◆ Task prompt ◆
Below are the records. Gather each line that holds "transplantation".

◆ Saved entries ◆
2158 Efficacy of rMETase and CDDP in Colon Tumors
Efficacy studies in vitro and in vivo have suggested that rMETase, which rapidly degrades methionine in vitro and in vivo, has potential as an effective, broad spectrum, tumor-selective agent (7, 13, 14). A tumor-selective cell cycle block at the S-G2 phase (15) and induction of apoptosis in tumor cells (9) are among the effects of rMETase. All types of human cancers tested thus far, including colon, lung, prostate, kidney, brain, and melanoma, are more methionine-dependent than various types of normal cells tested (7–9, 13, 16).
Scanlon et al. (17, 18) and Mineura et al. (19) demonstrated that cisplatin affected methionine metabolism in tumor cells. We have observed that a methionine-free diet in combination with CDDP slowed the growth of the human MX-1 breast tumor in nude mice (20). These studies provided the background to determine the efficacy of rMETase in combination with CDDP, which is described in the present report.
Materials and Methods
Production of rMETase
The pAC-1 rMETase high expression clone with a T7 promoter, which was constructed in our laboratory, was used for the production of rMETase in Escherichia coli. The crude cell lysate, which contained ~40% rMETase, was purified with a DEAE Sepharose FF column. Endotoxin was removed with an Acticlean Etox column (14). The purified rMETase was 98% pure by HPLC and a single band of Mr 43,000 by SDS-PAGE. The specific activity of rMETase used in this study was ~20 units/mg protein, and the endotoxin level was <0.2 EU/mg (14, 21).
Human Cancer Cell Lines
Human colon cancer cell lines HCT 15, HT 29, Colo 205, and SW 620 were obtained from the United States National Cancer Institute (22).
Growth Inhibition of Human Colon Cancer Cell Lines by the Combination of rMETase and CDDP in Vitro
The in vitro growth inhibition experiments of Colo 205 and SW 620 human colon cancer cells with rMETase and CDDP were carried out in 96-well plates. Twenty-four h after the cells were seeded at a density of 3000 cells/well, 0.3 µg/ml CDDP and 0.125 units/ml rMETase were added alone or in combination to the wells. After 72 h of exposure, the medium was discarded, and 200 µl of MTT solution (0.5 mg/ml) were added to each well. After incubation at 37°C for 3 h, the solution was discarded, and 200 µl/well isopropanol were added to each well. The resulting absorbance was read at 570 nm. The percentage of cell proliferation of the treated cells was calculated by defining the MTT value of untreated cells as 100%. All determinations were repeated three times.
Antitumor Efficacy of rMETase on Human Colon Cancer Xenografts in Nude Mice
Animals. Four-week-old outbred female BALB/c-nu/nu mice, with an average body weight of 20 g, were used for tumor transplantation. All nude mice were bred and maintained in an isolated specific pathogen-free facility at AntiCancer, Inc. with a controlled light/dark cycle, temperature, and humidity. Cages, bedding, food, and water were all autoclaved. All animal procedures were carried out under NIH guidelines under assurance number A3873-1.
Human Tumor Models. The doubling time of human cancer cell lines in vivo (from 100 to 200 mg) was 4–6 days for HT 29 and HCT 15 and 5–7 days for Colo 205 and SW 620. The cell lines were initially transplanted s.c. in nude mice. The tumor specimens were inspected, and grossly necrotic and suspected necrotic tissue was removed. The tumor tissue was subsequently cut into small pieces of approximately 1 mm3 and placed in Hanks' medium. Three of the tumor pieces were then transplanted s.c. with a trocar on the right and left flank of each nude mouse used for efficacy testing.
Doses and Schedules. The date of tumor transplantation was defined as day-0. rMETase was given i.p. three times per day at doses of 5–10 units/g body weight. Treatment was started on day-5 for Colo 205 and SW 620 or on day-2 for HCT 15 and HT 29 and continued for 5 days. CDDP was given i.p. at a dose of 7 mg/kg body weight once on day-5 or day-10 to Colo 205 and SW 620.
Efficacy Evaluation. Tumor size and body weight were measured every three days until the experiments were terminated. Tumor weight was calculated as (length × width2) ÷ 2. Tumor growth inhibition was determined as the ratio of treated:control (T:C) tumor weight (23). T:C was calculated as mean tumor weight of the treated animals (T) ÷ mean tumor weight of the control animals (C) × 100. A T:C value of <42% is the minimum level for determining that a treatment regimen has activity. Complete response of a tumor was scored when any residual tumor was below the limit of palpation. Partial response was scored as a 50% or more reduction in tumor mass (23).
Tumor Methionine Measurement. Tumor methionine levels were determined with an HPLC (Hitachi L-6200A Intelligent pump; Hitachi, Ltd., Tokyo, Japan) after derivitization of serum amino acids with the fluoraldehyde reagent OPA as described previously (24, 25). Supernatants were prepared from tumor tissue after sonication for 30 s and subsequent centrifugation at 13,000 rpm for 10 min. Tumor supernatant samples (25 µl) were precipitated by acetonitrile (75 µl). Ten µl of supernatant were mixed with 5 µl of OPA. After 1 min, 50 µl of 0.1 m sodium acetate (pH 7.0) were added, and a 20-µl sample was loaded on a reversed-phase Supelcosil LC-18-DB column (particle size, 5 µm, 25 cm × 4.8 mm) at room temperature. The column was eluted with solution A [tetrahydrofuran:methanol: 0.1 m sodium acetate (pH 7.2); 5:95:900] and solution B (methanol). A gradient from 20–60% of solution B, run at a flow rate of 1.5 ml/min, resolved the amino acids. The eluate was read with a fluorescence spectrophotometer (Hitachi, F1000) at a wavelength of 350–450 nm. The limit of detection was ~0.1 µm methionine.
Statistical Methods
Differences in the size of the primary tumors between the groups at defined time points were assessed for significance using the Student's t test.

◆ Exercise answer ◆
Animals. Four-week-old outbred female BALB/c-nu/nu mice, with an average body weight of 20 g, were used for tumor transplantation. All nude mice were bred and maintained in an isolated specific pathogen-free facility at AntiCancer, Inc. with a controlled light/dark cycle, temperature, and humidity. Cages, bedding, food, and water were all autoclaved. All animal procedures were carried out under NIH guidelines under assurance number A3873-1.
Doses and Schedules. The date of tumor transplantation was defined as day-0. rMETase was given i.p. three times per day at doses of 5–10 units/g body weight. Treatment was started on day-5 for Colo 205 and SW 620 or on day-2 for HCT 15 and HT 29 and continued for 5 days. CDDP was given i.p. at a dose of 7 mg/kg body weight once on day-5 or day-10 to Colo 205 and SW 620.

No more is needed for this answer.